In another first, the NAR also has joined a diverse coalition of nearly 300 national, state and local organizations with a stake in the federal transportation bill. The Transportation for America coalition (online at T4America.org) aims to represent the broad range of transportation system users, as distinct from the industry groups that usually follow the debate closely. The T4America coalition includes well-known organizations such as AARP, the American Public Health Association and the National Trust for Historic Preservation, as well as key groups with a focus on issues including rural and small town concerns, affordable housing, the environment, social equity, public transportation, bicycling, and walking. A number of elected officials and state and local entities are also involved.

Major Questions

James Corless, the director of T4America, says the big challenge for coming decades will be developing and funding a program to build “the second half” of the transportation system--the intercity trains, light rail and bus lines, and walking and biking infrastructure that have lagged over the years--while maintaining and maximizing the efficiency of existing highways, bridges, and transit lines.

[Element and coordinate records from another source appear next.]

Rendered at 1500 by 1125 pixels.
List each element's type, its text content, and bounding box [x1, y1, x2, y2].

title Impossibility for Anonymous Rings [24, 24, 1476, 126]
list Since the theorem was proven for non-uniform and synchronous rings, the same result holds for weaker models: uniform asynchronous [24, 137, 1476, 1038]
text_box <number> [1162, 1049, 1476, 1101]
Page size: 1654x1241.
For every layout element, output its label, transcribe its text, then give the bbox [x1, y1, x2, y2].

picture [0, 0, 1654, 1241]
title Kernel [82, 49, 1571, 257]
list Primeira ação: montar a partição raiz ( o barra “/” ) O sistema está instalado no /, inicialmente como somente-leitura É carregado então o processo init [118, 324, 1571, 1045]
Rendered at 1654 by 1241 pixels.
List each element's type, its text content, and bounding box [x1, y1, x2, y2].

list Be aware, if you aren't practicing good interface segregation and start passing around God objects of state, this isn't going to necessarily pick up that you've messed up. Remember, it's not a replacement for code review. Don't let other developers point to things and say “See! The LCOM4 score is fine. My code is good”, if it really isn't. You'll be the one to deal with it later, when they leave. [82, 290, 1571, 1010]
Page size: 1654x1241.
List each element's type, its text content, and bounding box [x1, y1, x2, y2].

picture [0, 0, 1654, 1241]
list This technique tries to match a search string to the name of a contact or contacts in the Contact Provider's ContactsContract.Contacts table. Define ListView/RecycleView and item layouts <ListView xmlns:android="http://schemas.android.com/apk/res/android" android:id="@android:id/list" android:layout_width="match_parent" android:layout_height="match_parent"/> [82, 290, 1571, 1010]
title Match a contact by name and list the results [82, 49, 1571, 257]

Such steps will make communities more livable, helping to address the pent-up demand for real estate with good access to transportation options. Some major policy questions include:

  • How to meet the pent-up demand for public transit, particularly rail, rapid bus and streetcar projects, many of which have local funding but must wait years for their federal match;
  • How to give metropolitan areas the latitude to solve their congestion and mobility issues, while holding them accountable for being fair and inclusive and making timely progress on national goals;
  • How better to serve rural areas and small towns, which were especially hard hit when gas prices soared, and whose chronically underfunded bus and shuttle services leave many stranded;
  • How finally to start to coordinate development and growth patterns with transportation investment, to ensure that people can find homes near jobs, that highways don’t become overburdened by bad planning, and that we make the most of transit investments; and
  • How to streamline the programs and delivery systems--the transport agencies at all levels who must implement the new vision--so that projects get built quickly, yet still according to smart planning.

And the biggie, of course: How to pay for it all.

“This is the first time we’ve gone into an authorization debate with the highway trust fund insolvent,” notes John Horsley, executive director of AASHTO, the association of state departments of transportation. “Usually there have been reserves deep enough that congress could take its time and keep extending the existing law till they reached agreement.” But even as the insolvency question adds to the urgency: “There is a desire by the White House and the Congressional leadership to make a transformational bill.”

Horsley says he thinks Congress should debate a vision and establish funding authorizations at a level sufficient to fulfill it, an estimated half-trillion dollars (nearly double the current level), then work through the politics of actually raising the money in the next couple of years. The bill itself should encourage experimentation with new funding sources: charging a “vehicle-miles traveled” tax based on how much you drive, rather than how much fuel you buy; funding some rail transit projects by recapturing increased land values; charging “congestion tolls” for those driving at peak times; and plowing that money into providing alternative modes of travel in the same corridor.

Whatever the mechanism, Corless says, Americans are likely to pay if it results in giving them cleaner, smarter, cheaper, and more convenient options.

“In the end, you should still be able to choose to drive,” he says, “but it shouldn’t be your only option.”